### SELECTED EXCERPT
::::
1 Now it came about after this that the sons of Moab and the sons of Ammon, together with some of the Meunites, came to make war against Jehoshaphat.
2 Then some came and reported to Jehoshaphat, saying, “A great multitude is coming against you from beyond the sea, out of Aram and behold, they are in Hazazon-tamar (that is Engedi).”
3 Jehoshaphat was afraid and turned his attention to seek the Lord, and proclaimed a fast throughout all Judah.
4 So Judah gathered together to seek help from the Lord; they even came from all the cities of Judah to seek the Lord.
33 The high places, however, were not removed; the people had not yet directed their hearts to the God of their fathers.
34 Now the rest of the acts of Jehoshaphat, first to last, behold, they are written in the annals of Jehu the son of Hanani, which is recorded in the Book of the Kings of Israel.
35 After this Jehoshaphat king of Judah allied himself with Ahaziah king of Israel. He acted wickedly in so doing.
::::
Records from a dataset

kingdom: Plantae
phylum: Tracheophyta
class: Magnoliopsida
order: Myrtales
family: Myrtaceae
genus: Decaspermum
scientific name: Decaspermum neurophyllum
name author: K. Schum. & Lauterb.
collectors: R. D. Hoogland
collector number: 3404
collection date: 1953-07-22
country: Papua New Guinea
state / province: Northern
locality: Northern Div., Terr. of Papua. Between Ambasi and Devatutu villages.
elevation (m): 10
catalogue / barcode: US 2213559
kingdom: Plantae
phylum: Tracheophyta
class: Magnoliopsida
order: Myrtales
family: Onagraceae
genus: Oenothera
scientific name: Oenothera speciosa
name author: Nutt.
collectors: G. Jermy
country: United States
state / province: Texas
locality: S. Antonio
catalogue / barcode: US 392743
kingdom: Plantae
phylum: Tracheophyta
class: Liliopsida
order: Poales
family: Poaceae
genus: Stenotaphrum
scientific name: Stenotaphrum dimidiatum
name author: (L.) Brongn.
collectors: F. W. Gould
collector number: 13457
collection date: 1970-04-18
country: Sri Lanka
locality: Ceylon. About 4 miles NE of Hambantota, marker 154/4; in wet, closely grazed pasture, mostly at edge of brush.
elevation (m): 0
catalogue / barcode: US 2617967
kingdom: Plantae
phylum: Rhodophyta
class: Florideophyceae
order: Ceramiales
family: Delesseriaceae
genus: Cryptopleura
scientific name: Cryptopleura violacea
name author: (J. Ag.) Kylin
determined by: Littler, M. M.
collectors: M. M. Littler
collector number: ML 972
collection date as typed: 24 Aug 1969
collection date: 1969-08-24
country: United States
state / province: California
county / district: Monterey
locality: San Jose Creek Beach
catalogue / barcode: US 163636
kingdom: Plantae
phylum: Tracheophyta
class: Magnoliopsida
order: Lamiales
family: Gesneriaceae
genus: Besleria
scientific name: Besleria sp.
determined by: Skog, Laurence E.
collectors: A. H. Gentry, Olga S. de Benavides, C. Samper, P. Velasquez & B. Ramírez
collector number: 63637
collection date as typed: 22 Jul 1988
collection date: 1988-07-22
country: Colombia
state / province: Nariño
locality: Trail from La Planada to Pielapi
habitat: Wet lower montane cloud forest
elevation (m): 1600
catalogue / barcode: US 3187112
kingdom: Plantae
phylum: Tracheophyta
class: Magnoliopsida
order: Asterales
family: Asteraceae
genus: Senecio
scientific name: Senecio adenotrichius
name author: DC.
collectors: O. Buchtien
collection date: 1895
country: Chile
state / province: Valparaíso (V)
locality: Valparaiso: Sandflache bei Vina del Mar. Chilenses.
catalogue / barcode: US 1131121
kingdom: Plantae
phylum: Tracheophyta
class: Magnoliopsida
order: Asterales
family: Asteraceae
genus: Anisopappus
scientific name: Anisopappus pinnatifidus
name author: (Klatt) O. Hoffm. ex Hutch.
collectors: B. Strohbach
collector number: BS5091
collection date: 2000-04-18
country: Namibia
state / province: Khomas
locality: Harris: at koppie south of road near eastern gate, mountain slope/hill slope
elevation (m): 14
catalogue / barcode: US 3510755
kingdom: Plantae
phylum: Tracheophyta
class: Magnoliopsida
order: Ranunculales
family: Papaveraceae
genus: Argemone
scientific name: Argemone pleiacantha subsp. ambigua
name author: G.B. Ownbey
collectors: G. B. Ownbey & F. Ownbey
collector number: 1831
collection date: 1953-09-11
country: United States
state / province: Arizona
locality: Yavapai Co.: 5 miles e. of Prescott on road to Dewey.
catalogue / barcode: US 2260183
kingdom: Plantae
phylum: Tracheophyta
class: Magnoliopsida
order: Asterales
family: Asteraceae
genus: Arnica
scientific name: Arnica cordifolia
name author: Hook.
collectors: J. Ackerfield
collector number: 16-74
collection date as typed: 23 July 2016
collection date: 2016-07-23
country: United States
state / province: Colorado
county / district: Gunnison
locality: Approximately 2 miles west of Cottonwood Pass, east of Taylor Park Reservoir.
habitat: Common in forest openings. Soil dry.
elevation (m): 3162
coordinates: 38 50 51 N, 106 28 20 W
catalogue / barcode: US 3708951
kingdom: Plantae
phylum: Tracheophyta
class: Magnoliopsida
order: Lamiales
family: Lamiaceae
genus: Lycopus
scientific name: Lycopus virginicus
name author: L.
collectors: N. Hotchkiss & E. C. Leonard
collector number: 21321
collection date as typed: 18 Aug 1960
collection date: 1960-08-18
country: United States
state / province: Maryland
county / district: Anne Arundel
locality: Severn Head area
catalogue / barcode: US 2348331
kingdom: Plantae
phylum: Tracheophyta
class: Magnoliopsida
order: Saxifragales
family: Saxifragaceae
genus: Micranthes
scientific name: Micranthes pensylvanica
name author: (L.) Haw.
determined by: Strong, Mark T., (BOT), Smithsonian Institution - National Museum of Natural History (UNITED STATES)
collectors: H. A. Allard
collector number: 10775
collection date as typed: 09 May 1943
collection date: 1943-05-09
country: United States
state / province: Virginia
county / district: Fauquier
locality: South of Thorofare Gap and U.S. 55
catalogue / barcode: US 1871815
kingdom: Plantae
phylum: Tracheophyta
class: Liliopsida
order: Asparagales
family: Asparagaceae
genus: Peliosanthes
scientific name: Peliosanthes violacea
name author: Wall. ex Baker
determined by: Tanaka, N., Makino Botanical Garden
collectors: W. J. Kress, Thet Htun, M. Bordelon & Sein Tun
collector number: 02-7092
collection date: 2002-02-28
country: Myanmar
::::
### YOUR ASSIGNMENT
List every group that, according to the passage about Jehoshaphat, came to make war against him.

### EXERCISE RESULT
The sons of Moab, the sons of Ammon, and some of the Meunites.